▶ EXERCISE TASKS
1. According to the paper on generating music playing techniques, what method did Mozart use to generate music automatically?
2. Continue the paper on generating music playing techniques from its last sentence.

▶ EXTRACT PROVIDED
Symbolic Music Playing Techniques Generation as a Tagging Problem

Yifan Xie, Rongfeng Li
Beijing University of Posts and Telecommunications, Beijing, China
{yifan.xie, lirongfeng}@bupt.edu.cn

Abstract

Music generation has always been a hot topic. When discussing symbolic music, melody or harmonies are usually seen as the only generating targets. But in fact, playing techniques are also quite an important part of the music. In this paper, we discuss the playing techniques generation problem by seeing it as a tagging problem. We propose a model that can use both the current data and external knowledge. Experiments were carried out by applying the proposed model in Chinese bamboo flute music, and results show that our method can make generated music more lively.

1 Introduction

Music generation has always been a hot topic. As early as the classical music period, Mozart used the method of rolling dice to automatically generate music. In recent years, most of the automatic music generation methods are related to deep learning, various kinds of model such as the encoder-decoder framework Yang et al. (2017), generative adversarial networks (GAN) Dong et al. (2017), variational autoencoders (VAE) Hennig et al. (2017), long-short-term memory (LSTM) Hadjeres et al. (2017) and recurrent Boltzmann machines (RBM) Boulanger-Lewandowski et al. (2012) are used widely.

Unfortunately, previous studies about music generation hardly ever took playing techniques into account at the symbolic level. In fact, playing techniques are also quite an important part of the music. For example, In Chinese bamboo flute music, different music styles have different playing techniques, which is helpful to better show the features of different styles. Even in some kinds of music, the playing techniques are more important than the melody. For example, scores of Guqin, can have no stable tonality and no stable duration of the pitch but must have definite playing techniques recorded.

In this paper, we discuss the symbolic music playing techniques generation problem. We solve this problem by seeing it as a tagging problem. There is much discussion about tagging problem in natural language processing. Some sequence tagging models like Conditional Random Fields (CRF) Lafferty et al. (2001), Bidirectional LSTM (BiLSTM) Graves et al. (2013) and BiLSTM with a CRF layer (BiLSTM-CRF) Huang et al. (2015) perform well in many tagging tasks. However, they are only purely data-driven learning. In fact, especially for music, human perception of them depends not only on learning data from the current scene but also on some more general knowledge from the past. For example, when you try to study a new instrument, you can not only benefit from some knowledge from the current instrument which you are learning but also can benefit from some music knowledge which you have learned in the past. Therefore, we propose a model that can use both current data and external knowledge.

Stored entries
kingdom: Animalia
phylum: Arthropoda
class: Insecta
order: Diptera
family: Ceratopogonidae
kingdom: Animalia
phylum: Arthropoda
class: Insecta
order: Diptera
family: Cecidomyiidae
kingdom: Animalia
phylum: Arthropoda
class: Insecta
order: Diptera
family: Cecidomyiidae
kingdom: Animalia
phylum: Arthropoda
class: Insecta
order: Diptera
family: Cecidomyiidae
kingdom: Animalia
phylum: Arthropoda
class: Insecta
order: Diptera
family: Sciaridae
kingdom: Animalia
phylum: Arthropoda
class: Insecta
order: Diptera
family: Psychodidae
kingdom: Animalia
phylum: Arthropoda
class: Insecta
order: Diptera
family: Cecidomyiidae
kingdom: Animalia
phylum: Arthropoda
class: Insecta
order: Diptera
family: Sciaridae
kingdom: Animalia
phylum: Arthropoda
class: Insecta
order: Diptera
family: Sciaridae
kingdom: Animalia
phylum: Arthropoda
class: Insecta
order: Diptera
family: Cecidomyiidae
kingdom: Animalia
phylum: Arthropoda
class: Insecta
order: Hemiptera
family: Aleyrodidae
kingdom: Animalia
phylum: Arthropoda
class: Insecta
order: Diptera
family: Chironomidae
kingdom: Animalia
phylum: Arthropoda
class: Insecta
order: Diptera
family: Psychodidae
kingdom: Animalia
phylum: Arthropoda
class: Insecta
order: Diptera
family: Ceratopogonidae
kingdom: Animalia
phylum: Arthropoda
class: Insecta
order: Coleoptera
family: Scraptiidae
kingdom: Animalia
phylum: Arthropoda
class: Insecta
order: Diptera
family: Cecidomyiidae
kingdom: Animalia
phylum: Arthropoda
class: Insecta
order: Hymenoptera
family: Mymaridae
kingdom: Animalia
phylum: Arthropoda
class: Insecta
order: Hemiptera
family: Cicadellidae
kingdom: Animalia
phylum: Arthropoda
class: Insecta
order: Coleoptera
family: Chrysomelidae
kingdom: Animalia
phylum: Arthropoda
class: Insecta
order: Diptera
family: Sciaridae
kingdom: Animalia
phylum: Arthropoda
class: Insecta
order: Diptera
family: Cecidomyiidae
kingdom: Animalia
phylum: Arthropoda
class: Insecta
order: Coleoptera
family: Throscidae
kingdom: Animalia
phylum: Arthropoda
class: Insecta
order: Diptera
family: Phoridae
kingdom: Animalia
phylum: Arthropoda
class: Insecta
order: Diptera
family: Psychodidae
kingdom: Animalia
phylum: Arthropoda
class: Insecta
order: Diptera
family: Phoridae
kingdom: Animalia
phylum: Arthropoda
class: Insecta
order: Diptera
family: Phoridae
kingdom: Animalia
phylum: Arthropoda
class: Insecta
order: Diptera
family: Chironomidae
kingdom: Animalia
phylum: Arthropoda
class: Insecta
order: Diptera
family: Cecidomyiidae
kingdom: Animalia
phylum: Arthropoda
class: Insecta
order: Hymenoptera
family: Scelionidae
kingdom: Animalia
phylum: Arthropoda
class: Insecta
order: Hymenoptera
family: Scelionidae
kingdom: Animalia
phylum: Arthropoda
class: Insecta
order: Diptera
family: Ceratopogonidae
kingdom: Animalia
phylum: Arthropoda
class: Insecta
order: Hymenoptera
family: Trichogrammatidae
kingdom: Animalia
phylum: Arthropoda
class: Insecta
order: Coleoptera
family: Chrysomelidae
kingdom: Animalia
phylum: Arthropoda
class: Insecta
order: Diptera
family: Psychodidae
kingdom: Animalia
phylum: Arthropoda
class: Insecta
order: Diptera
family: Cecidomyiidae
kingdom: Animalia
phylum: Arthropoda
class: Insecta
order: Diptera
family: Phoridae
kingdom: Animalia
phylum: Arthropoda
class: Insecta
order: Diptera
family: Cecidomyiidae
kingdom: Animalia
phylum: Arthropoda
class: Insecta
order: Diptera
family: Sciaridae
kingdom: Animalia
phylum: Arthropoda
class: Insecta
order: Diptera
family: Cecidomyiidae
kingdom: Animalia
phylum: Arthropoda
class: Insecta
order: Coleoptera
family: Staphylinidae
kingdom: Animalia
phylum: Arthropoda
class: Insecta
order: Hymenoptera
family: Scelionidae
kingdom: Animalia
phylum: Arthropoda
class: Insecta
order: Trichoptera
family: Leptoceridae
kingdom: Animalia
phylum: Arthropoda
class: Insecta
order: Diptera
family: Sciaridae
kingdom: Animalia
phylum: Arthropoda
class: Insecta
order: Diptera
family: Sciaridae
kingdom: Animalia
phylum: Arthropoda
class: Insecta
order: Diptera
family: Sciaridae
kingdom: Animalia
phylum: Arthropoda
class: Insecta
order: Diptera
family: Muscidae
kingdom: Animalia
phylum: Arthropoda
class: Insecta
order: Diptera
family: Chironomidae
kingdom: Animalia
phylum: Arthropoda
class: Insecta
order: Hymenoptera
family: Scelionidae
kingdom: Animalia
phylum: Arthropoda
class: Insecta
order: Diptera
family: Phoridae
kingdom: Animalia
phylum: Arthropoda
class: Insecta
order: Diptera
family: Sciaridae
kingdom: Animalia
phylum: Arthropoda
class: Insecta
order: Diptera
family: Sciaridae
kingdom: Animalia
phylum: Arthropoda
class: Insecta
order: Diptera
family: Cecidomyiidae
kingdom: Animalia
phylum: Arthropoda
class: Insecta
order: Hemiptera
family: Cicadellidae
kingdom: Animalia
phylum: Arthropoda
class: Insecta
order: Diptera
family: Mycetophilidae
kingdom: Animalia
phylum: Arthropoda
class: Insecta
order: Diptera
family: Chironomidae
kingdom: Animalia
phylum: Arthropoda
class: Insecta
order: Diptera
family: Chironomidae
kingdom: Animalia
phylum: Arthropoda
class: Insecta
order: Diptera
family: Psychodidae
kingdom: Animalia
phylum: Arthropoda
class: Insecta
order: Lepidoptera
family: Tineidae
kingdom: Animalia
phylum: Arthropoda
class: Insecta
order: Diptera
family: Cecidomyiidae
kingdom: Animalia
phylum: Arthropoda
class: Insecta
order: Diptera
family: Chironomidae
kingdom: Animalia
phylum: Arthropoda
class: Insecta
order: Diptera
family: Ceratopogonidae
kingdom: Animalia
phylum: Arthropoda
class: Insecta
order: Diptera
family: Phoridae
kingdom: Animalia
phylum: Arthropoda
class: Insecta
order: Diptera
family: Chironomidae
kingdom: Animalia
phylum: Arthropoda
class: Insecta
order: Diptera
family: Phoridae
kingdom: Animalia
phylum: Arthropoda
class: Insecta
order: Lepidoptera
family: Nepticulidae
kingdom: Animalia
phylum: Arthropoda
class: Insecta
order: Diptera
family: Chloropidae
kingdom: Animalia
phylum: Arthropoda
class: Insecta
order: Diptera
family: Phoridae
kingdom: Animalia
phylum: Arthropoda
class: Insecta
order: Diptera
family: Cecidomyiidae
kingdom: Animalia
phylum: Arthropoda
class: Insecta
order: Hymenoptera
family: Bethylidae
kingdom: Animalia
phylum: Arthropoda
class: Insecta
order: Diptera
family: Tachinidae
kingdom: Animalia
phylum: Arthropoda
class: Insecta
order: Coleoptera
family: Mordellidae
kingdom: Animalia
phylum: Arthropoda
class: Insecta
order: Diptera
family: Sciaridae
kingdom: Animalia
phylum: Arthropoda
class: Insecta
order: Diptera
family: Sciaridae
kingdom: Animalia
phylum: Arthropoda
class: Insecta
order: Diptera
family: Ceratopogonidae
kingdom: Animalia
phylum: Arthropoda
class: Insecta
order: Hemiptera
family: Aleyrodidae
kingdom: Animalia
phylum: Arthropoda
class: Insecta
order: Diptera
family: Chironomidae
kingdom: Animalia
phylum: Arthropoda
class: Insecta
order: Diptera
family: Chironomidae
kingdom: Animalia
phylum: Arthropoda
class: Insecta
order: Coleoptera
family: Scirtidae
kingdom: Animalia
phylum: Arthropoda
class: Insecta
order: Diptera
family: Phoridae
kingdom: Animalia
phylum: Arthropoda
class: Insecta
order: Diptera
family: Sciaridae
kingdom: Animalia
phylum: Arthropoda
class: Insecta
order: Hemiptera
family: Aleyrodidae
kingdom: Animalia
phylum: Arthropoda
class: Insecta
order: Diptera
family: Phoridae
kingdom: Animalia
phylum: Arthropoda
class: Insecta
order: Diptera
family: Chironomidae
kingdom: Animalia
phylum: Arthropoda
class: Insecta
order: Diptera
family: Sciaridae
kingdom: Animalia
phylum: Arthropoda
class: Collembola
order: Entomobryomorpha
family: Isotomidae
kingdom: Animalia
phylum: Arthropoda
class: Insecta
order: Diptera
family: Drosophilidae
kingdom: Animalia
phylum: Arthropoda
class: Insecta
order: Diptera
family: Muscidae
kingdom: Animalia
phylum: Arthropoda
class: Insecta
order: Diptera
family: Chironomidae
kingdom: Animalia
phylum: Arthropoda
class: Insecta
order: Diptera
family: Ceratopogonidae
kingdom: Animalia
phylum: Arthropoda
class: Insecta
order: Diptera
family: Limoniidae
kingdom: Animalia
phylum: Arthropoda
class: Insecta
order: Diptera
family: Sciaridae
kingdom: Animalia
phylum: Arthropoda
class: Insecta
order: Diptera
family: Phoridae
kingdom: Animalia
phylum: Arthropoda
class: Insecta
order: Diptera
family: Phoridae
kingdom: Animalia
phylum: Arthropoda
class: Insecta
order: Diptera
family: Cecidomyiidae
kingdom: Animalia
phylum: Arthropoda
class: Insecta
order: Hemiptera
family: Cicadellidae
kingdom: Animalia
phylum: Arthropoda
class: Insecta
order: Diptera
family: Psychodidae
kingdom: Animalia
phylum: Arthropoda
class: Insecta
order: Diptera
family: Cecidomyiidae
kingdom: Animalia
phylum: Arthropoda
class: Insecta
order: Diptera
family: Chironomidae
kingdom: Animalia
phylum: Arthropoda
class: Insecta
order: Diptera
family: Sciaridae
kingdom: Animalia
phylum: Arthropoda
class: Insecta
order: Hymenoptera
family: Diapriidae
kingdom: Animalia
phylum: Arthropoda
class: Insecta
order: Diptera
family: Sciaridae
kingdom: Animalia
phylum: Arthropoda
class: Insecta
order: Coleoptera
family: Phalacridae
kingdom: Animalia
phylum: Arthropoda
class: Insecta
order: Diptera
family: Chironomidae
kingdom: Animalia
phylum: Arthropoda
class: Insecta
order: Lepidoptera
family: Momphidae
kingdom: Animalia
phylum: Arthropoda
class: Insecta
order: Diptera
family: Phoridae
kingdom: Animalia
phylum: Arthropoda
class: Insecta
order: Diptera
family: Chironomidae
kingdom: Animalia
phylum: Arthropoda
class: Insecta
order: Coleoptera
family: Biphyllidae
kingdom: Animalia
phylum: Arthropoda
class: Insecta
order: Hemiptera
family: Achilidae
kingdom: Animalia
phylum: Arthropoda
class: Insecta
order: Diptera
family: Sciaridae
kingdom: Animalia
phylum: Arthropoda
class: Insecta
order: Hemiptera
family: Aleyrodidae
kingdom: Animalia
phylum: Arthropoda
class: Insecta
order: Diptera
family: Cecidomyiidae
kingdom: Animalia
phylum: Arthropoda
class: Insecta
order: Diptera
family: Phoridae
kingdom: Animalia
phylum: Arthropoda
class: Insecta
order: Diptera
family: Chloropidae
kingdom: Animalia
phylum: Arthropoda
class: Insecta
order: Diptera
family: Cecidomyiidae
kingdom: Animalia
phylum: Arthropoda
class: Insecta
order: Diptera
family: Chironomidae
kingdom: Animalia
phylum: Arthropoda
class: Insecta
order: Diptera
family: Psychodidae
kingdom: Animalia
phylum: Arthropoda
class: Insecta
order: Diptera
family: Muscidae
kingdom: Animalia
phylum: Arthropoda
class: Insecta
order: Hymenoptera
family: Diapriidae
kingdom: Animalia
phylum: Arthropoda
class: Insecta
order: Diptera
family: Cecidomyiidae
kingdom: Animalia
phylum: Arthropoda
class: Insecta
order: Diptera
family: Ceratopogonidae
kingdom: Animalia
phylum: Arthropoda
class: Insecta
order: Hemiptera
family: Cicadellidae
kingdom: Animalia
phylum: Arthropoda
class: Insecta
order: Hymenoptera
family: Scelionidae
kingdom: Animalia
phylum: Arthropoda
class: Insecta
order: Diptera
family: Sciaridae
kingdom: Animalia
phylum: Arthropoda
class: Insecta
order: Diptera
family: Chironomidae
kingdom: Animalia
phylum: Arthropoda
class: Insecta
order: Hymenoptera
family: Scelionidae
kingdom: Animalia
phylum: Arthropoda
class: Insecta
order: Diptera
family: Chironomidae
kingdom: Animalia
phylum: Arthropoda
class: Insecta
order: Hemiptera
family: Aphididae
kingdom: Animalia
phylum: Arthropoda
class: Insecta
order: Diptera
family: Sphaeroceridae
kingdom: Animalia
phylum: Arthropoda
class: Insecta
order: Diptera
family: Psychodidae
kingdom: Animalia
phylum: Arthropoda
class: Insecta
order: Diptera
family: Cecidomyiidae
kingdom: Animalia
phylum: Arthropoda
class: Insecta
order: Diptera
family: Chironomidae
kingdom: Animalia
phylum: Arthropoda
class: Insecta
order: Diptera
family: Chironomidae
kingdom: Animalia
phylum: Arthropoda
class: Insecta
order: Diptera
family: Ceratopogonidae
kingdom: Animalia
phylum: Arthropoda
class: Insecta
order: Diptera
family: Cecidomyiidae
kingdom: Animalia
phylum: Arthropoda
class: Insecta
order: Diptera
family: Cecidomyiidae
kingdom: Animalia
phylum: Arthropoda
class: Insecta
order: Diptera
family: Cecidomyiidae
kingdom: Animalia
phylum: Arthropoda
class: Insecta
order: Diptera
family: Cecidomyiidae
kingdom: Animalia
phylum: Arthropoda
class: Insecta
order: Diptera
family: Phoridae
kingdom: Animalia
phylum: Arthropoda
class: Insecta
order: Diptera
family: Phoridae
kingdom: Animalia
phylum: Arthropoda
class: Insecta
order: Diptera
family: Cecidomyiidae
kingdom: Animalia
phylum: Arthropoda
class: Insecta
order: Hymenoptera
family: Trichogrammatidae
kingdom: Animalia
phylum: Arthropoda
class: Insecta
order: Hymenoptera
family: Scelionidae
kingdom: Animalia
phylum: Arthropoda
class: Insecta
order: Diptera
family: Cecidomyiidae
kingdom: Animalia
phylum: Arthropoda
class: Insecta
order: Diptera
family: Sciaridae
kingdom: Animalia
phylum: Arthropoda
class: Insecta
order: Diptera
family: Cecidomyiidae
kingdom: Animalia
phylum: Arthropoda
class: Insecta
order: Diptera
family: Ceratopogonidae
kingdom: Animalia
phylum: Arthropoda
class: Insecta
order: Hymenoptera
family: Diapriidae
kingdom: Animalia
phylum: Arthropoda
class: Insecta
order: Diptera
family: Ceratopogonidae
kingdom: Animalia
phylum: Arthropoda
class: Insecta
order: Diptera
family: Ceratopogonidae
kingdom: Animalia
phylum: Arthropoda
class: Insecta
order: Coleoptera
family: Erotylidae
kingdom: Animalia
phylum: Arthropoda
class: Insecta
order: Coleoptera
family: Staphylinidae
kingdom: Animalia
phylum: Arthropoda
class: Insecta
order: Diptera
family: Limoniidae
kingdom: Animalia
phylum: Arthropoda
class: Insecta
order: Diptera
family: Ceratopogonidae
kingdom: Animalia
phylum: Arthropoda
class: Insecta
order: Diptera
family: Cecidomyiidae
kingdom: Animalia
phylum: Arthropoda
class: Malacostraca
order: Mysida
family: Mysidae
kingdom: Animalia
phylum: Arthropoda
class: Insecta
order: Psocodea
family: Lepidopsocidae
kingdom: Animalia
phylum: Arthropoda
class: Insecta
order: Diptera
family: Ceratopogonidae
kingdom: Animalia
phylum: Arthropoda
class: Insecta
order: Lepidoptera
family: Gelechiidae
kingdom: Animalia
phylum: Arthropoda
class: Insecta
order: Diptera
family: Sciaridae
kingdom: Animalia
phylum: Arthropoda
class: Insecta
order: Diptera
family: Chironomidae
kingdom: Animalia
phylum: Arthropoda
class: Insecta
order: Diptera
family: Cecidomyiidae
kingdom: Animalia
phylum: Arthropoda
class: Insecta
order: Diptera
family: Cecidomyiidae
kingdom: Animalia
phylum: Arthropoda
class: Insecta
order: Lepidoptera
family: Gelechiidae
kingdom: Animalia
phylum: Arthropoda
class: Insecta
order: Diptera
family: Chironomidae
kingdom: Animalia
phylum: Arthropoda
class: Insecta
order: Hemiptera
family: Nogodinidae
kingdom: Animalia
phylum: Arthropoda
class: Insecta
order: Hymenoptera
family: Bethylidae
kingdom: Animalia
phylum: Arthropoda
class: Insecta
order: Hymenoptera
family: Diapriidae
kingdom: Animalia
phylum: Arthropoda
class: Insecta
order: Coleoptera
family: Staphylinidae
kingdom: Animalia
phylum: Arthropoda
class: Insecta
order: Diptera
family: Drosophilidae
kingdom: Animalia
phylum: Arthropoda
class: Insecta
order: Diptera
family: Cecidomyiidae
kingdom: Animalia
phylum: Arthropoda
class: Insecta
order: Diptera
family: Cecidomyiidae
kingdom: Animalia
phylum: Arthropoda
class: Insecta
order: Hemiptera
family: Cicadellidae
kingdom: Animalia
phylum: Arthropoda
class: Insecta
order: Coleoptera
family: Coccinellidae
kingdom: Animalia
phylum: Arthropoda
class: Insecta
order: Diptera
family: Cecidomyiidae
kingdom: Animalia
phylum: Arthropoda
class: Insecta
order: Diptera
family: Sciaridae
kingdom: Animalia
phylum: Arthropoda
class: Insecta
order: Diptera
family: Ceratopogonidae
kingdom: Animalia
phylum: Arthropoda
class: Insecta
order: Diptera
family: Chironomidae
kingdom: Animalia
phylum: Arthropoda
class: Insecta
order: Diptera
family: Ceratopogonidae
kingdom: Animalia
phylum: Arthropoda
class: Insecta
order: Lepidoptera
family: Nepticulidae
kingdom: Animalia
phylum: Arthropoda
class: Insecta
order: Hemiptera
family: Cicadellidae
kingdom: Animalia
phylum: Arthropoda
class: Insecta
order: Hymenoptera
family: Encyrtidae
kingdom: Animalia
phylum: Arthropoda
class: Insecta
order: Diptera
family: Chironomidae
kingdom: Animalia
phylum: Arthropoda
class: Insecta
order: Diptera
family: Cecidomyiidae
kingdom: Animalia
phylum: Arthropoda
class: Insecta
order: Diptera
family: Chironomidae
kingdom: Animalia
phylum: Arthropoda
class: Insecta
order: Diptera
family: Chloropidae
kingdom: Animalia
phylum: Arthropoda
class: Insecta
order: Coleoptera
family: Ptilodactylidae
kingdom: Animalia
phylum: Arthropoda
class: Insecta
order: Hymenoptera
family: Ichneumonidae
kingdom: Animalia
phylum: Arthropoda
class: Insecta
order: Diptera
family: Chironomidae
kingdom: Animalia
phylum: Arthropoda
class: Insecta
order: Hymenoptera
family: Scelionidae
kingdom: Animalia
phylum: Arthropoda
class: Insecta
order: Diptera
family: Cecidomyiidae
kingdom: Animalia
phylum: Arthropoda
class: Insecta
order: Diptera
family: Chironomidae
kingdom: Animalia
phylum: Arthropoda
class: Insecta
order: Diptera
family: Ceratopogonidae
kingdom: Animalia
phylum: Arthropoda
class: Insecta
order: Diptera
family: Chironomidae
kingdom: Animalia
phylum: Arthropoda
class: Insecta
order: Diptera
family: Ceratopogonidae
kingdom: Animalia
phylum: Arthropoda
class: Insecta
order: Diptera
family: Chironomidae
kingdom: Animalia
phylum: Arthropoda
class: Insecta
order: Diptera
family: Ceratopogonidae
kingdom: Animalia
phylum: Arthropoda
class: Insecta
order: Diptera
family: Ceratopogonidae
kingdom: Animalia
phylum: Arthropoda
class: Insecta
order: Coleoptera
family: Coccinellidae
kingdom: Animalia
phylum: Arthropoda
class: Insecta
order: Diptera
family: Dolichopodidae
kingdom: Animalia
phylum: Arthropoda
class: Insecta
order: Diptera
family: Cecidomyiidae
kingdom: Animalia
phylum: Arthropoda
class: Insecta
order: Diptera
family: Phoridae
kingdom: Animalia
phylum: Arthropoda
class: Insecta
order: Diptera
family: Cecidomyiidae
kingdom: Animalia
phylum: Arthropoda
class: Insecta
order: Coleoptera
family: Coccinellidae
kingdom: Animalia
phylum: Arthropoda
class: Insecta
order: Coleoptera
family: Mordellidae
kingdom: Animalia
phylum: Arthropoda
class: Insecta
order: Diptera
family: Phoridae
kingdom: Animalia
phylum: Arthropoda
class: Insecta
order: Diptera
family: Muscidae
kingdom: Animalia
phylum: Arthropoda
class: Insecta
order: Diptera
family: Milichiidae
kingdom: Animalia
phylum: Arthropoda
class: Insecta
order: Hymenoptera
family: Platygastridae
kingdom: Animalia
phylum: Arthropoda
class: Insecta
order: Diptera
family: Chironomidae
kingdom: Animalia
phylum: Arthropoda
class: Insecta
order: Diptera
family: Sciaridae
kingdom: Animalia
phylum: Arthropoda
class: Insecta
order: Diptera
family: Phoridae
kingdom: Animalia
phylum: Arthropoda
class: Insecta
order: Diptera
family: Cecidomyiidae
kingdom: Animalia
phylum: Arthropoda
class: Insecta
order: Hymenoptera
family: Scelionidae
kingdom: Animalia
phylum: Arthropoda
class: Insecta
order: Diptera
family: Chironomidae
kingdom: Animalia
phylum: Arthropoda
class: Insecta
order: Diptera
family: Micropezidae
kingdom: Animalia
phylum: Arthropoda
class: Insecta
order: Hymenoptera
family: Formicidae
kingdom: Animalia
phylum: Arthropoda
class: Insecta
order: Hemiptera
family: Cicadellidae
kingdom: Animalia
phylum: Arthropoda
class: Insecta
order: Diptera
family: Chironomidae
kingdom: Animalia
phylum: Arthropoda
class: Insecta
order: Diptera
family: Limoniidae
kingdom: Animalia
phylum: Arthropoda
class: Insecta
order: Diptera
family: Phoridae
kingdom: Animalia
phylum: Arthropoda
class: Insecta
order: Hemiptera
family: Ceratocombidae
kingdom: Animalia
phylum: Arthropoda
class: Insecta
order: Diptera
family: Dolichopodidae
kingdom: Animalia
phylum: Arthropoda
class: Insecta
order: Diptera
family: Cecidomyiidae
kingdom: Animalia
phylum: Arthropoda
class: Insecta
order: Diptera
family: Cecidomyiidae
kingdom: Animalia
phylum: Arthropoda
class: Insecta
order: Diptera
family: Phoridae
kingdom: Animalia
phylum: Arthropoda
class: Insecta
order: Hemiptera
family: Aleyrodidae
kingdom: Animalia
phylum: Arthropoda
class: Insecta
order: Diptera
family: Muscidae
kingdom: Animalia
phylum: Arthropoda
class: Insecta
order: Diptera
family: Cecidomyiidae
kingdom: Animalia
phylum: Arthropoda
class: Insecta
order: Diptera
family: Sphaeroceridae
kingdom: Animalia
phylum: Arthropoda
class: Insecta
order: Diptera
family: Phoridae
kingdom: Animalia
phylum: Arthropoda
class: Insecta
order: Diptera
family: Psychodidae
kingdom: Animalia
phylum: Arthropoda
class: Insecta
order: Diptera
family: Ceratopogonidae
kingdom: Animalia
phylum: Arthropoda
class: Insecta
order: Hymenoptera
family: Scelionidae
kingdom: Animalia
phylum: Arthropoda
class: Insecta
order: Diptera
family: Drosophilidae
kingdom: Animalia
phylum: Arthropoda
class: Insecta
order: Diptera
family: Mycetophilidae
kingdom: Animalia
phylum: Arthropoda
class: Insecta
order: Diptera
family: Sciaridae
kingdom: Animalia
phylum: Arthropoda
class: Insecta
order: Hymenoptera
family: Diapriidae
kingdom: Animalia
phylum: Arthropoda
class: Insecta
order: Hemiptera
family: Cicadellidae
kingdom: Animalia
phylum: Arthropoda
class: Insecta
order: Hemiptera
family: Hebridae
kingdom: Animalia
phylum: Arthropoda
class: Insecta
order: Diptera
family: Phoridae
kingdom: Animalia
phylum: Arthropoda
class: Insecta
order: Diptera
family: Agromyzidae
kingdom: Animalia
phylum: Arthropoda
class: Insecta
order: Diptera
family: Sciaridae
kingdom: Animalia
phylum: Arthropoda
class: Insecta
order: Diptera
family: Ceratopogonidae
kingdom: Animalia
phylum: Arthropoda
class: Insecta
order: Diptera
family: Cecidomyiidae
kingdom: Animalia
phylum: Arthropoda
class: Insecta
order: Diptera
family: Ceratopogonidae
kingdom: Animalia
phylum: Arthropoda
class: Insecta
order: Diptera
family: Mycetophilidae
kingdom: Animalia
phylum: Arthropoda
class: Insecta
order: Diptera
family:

▶ ANSWERS PROVIDED
1. He rolled dice.

2.
Our proposed framework is composed of three parts. The first part is studying the current data. In this part, a general sequence tagging model (like CRF, BiLSTM, BiLSTM-CRF, and so on) is used. The second part is studying external knowledge. In this part, external knowledge is first constructed into logic rules, then a weight matrix that implies logic rules is generated using an algorithm. The third part is to combine the previous two parts through matrix operations. We evaluate our model using a Chinese bamboo flute music dataset, and the results show that our method can make generated music more lively.

To the best of our knowledge, we are the first to explore playing techniques generation at the symbolic level, another contribution is that we propose a playing techniques generation model that can use both current data and external knowledge.

2 Task Description

In this paper, we focus on monophonic music, but it can also be extended to polyphonic music easily. We see the playing techniques generation problem as a tagging problem, which consists of two processes. The first process is training a tagging model from a training dataset, the second process is applying the trained tagging model into a testing dataset to generate playing techniques. The goal of the tagging problem is that, given an observation sequence input, a tagging sequence (a state sequence) output can be predicted. In the playing techniques generation problem, a note sequence represents an observation sequence and a playing technique sequence represents a tagging sequence (see Figure 1). Which is to say, playing techniques can be generated based on note sequences and a trained tagging model.

Refer to caption — Figure 1: Task description

3 Data Representation

A monophonic melody can be seen as a note sequence. In this paper, each note is composed of the following features:

•

Pitch: Chromatic scale is used to measure pitch.
•

Duration: We use quarter length (ql) to measure the duration of a note. For example, a whole note is 4ql duration, and an eighth note is $\frac{1}{2}$ ql duration.

For example, a note whose pitch is C1 and duration is 4ql duration can be represented as “C14”. Another example is shown in Figure 1, the note sequence in this figure can be represented as a list of [a12, b12, c24, a12, e12], and the corresponding tagging sequence is [trills, none techniques, fermata, none techniques, mordent].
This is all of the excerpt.